The son of a printmaker, Massaia let his early unease with his environment lead him into a lot of crappy jobs, including cleaning up after imported reptiles passed through an animal hospital.
“I kind of fell off the map for a while,” he admitted. “I’ve always been a malcontent in terms of my environment. The feeling of not being comfortable with the way things are around you usually has to do with the people you are experiencing them with.”
So he eliminated most of the people he had to interact with from his life and stopped resisting who he wasn’t and how he thought. And at 40, the self-taught photographer who has gained renown for mastering the gelatin silver printing process has come closer to a personal and professional reconciliation.
“A lot of the younger people have a huge amount of confidence but they haven’t done anything. There is no inner conflict. I was a complete failure in my 20s, not measuring up, not being good enough. I had a basic feeling of inadequacy that made me want to improve. The people that have meant the most to me were the ones losing sleep and trying to make a bad situation compelling or worthwhile.”
Always artistic, his printing and painting would be compromised in some way that photography was not.
“It’s one of the few mediums where you can actually imagine something and you can go do it.

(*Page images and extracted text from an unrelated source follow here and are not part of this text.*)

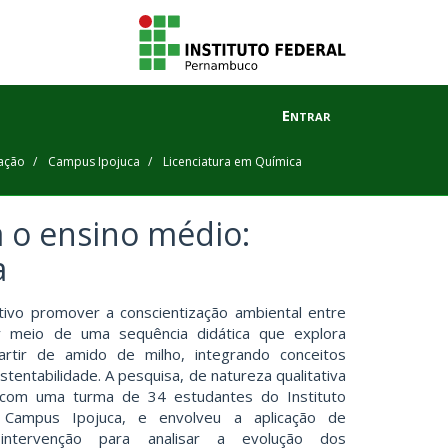
Entrar
ação
Campus Ipojuca
Licenciatura em Química
 o ensino médio:
a
ivo promover a conscientização ambiental entre
r meio de uma sequência didática que explora
artir de amido de milho, integrando conceitos
tentabilidade. A pesquisa, de natureza qualitativa
da com uma turma de 34 estudantes do Instituto
Campus Ipojuca, e envolveu a aplicação de
intervenção para analisar a evolução dos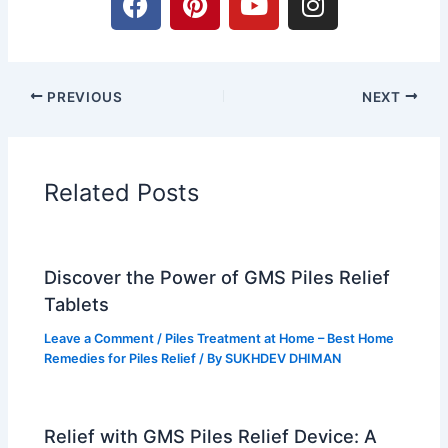
a
i
o
n
c
n
u
s
e
t
t
t
b
e
u
a
PREVIOUS
NEXT
o
r
b
g
o
e
e
r
k
s
a
t
m
Related Posts
Discover the Power of GMS Piles Relief
Tablets
Leave a Comment
/
Piles Treatment at Home – Best Home
Remedies for Piles Relief
/ By
SUKHDEV DHIMAN
Relief with GMS Piles Relief Device: A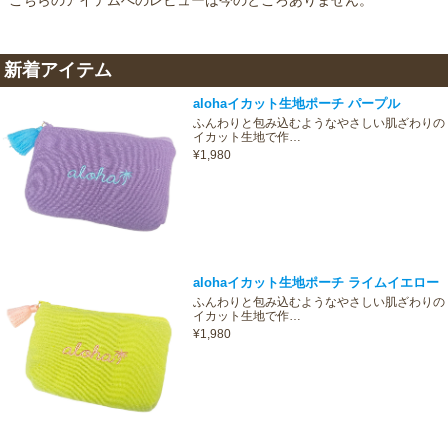
こちらのアイテムへのレビューは今のところありません。
新着アイテム
alohaイカット生地ポーチ パープル
ふんわりと包み込むようなやさしい肌ざわりの
イカット生地で作…
¥1,980
alohaイカット生地ポーチ ライムイエロー
ふんわりと包み込むようなやさしい肌ざわりの
イカット生地で作…
¥1,980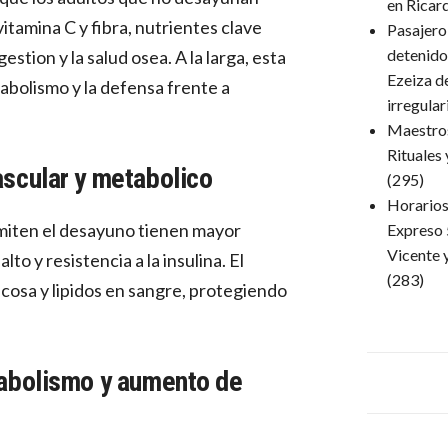
en Ricar
itamina C y fibra, nutrientes clave
Pasajero
detenido
estion y la salud osea. A la larga, esta
Ezeiza d
abolismo y la defensa frente a
irregula
Maestro
Rituales
ascular y metabolico
(295)
Horarios 
miten el desayuno tienen mayor
Expreso 
Vicente 
lto y resistencia a la insulina. El
(283)
cosa y lipidos en sangre, protegiendo
tabolismo y aumento de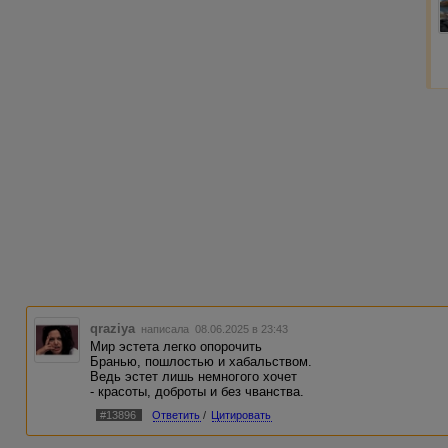
qraziya
написала 08.06.2025 в 23:43
Мир эстета легко опорочить
Бранью, пошлостью и хабальством.
Ведь эстет лишь немногого хочет
- красоты, доброты и без чванства.
#13896
Ответить
/
Цитировать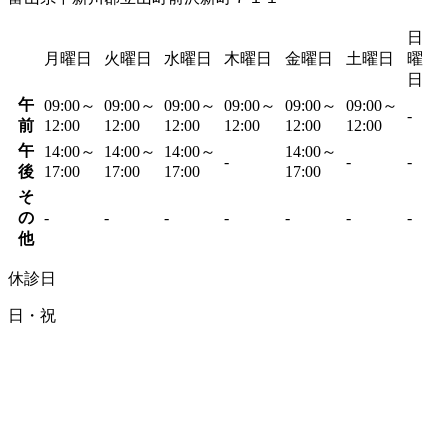
日
月曜日
火曜日
水曜日
木曜日
金曜日
土曜日
曜
日
午
09:00～
09:00～
09:00～
09:00～
09:00～
09:00～
-
前
12:00
12:00
12:00
12:00
12:00
12:00
午
14:00～
14:00～
14:00～
14:00～
-
-
-
後
17:00
17:00
17:00
17:00
そ
の
-
-
-
-
-
-
-
他
休診日
日・祝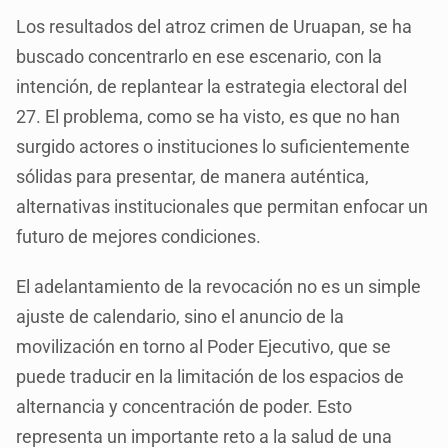
Los resultados del atroz crimen de Uruapan, se ha
buscado concentrarlo en ese escenario, con la
intención, de replantear la estrategia electoral del
27. El problema, como se ha visto, es que no han
surgido actores o instituciones lo suficientemente
sólidas para presentar, de manera auténtica,
alternativas institucionales que permitan enfocar un
futuro de mejores condiciones.
El adelantamiento de la revocación no es un simple
ajuste de calendario, sino el anuncio de la
movilización en torno al Poder Ejecutivo, que se
puede traducir en la limitación de los espacios de
alternancia y concentración de poder. Esto
representa un importante reto a la salud de una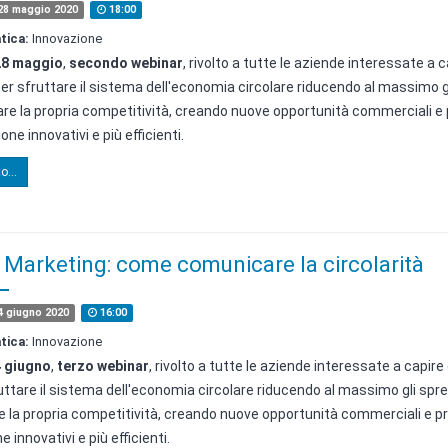
28 maggio 2020
18:00
tica:
Innovazione
28 maggio
,
secondo webinar
,
rivolto a tutte le aziende interessate a c
r sfruttare il sistema dell'economia circolare riducendo al massimo g
are la propria competitività, creando nuove opportunità commerciali e
one innovativi e più efficienti.
o...
 Marketing: come comunicare la circolarità
 giugno 2020
16:00
tica:
Innovazione
4 giugno
,
terzo webinar
,
rivolto a tutte le aziende interessate a capir
uttare il sistema dell'economia circolare riducendo al massimo gli spre
e la propria competitività, creando nuove opportunità commerciali e pr
 innovativi e più efficienti.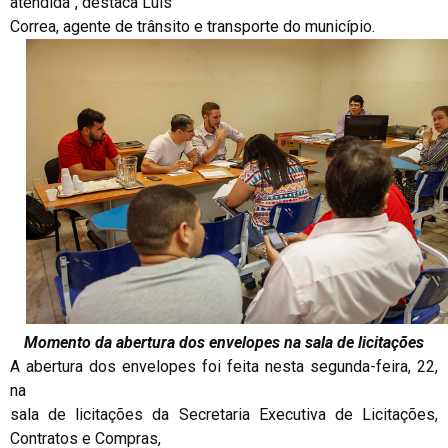
atendida”, destaca Luís
Correa, agente de trânsito e transporte do município.
Momento da abertura dos envelopes na sala de licitações
A abertura dos envelopes foi feita nesta segunda-feira, 22,
na
sala de licitações da Secretaria Executiva de Licitações,
Contratos e Compras,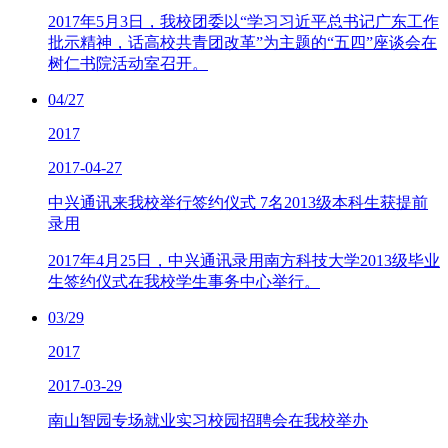
2017年5月3日，我校团委以“学习习近平总书记广东工作
批示精神，话高校共青团改革”为主题的“五四”座谈会在
树仁书院活动室召开。
04/27
2017
2017-04-27
中兴通讯来我校举行签约仪式 7名2013级本科生获提前
录用
2017年4月25日，中兴通讯录用南方科技大学2013级毕业
生签约仪式在我校学生事务中心举行。
03/29
2017
2017-03-29
南山智园专场就业实习校园招聘会在我校举办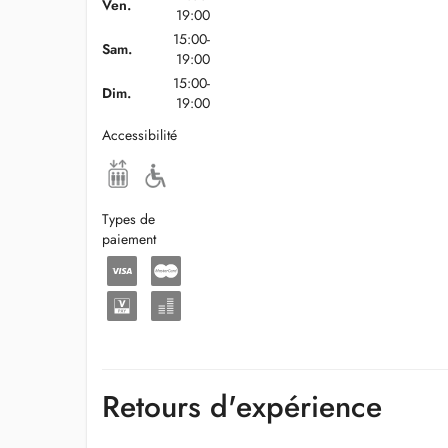
Ven.
19:00
15:00-
Sam.
19:00
15:00-
Dim.
19:00
Accessibilité
Types de
paiement
Retours d'expérience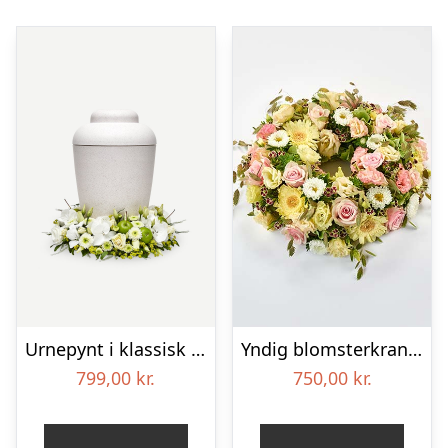
Urnepynt i klassisk stil – creme
Yndig blomsterkrans i pastelfarver, floristens valg – Blomster til begravelse
799,00
kr.
750,00
kr.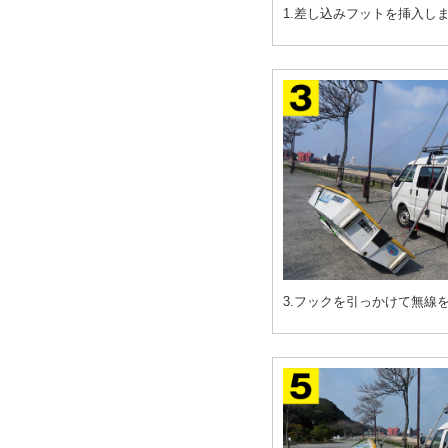
1.差し込みフットを挿入し
3.フックを引っかけて無線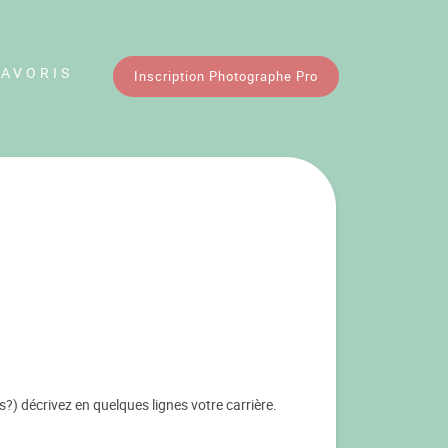
FAVORIS
Inscription Photographe Pro
 décrivez en quelques lignes votre carrière.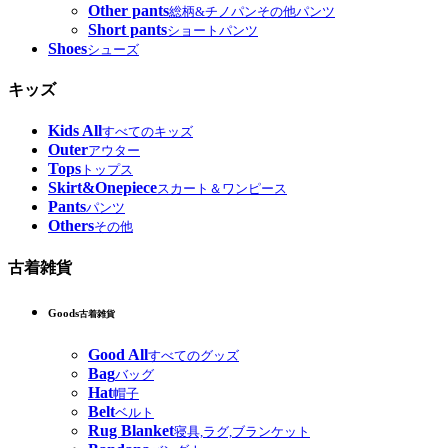
Other pants
総柄&チノパンその他パンツ
Short pants
ショートパンツ
Shoes
シューズ
キッズ
Kids All
すべてのキッズ
Outer
アウター
Tops
トップス
Skirt&Onepiece
スカート＆ワンピース
Pants
パンツ
Others
その他
古着雑貨
Goods
古着雑貨
Good All
すべてのグッズ
Bag
バッグ
Hat
帽子
Belt
ベルト
Rug Blanket
寝具,ラグ,ブランケット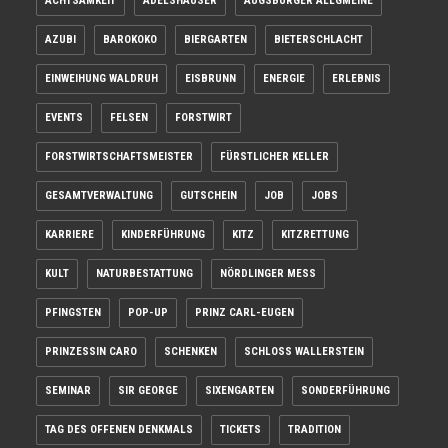
ACHTSAMKEIT
ADELSHÄUSER
AUGSBURGER ALLGMEINE
AZUBI
BAROKOKO
BIERGARTEN
BIETERSCHLACHT
EINWEIHUNG WALDRUH
EISBRUNN
ENERGIE
ERLEBNIS
EVENTS
FELSEN
FORSTWIRT
FORSTWIRTSCHAFTSMEISTER
FÜRSTLICHER KELLER
GESAMTVERWALTUNG
GUTSCHEIN
JOB
JOBS
KARRIERE
KINDERFÜHRUNG
KITZ
KITZRETTUNG
KULT
NATURBESTATTUNG
NÖRDLINGER MESS
PFINGSTEN
POP-UP
PRINZ CARL-EUGEN
PRINZESSIN CARO
SCHENKEN
SCHLOSS WALLERSTEIN
SEMINAR
SIR GEORGE
SIXENGARTEN
SONDERFÜHRUNG
TAG DES OFFENEN DENKMALS
TICKETS
TRADITION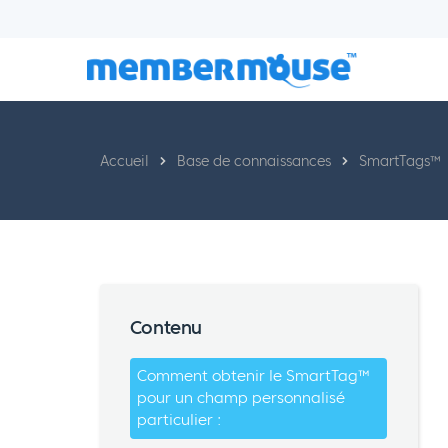
Accueil
Base de connaissances
SmartTags™
Contenu
Comment obtenir le SmartTag™
pour un champ personnalisé
particulier :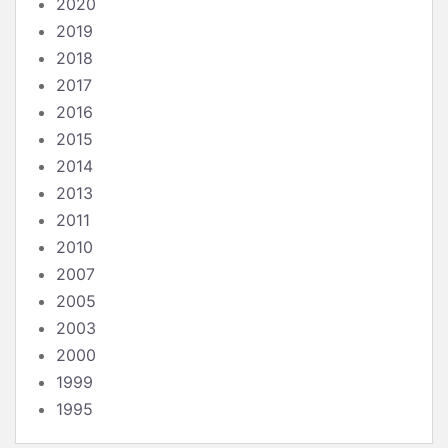
2020
2019
2018
2017
2016
2015
2014
2013
2011
2010
2007
2005
2003
2000
1999
1995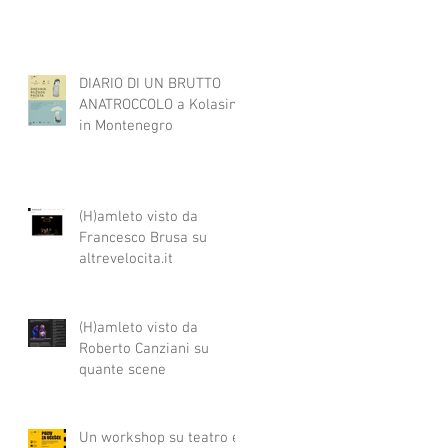
DIARIO DI UN BRUTTO
ANATROCCOLO a Kolasin
in Montenegro
(H)amleto visto da
Francesco Brusa su
altrevelocita.it
(H)amleto visto da
Roberto Canziani su
quante scene
Un workshop su teatro e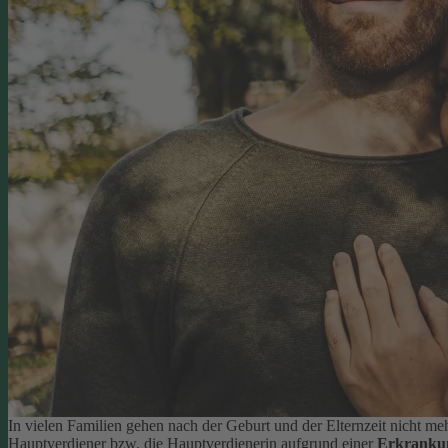
In vielen Familien gehen nach der Geburt und der Elternzeit nicht meh
Hauptverdiener bzw. die Hauptverdienerin aufgrund einer
Erkranku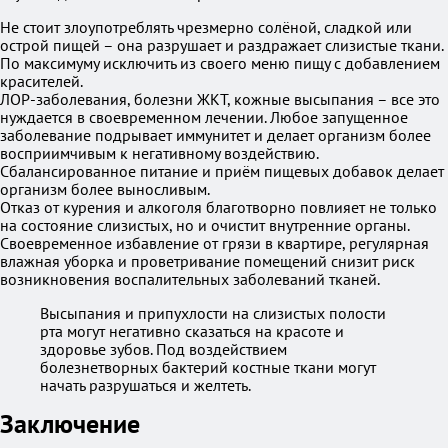
Не стоит злоупотреблять чрезмерно солёной, сладкой или
острой пищей – она разрушает и раздражает слизистые ткани.
По максимуму исключить из своего меню пищу с добавлением
красителей.
ЛОР-заболевания, болезни ЖКТ, кожные высыпания – все это
нуждается в своевременном лечении. Любое запущенное
заболевание подрывает иммунитет и делает организм более
восприимчивым к негативному воздействию.
Сбалансированное питание и приём пищевых добавок делает
организм более выносливым.
Отказ от курения и алкоголя благотворно повлияет не только
на состояние слизистых, но и очистит внутренние органы.
Своевременное избавление от грязи в квартире, регулярная
влажная уборка и проветривание помещений снизит риск
возникновения воспалительных заболеваний тканей.
Высыпания и припухлости на слизистых полости
рта могут негативно сказаться на красоте и
здоровье зубов. Под воздействием
болезнетворных бактерий костные ткани могут
начать разрушаться и желтеть.
Заключение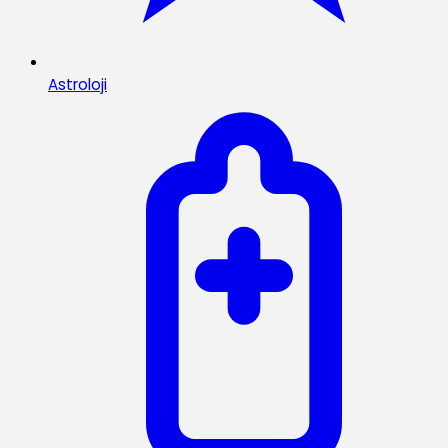
Astroloji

It’s like working backwards from a blueprint.”
And the medium gave a formless, ill-fitting life some shape and some control.
“I locked myself in the dark room making huge mistakes and huge failures, but the excitement of being so close to a dream drove me.”
When it came time to craft an artist statement, Massaia found what he wanted to say in the book of Hebrews 11:13-16 that describes a dissonance he could relate to.
“It describes a group of people that for whatever reason never feel like they are at home anywhere on the earth, searching for a home they are never going to find,” he said. “To me that is more profound than anything that I could come up with. The catalyst is in the searching. That helped me find myself. It was something I never knew how to explain. That was the frustration, trying to fight that. Maybe I don’t have to fight it, I’m not supposed to fight it, this is where I’m supposed to be.”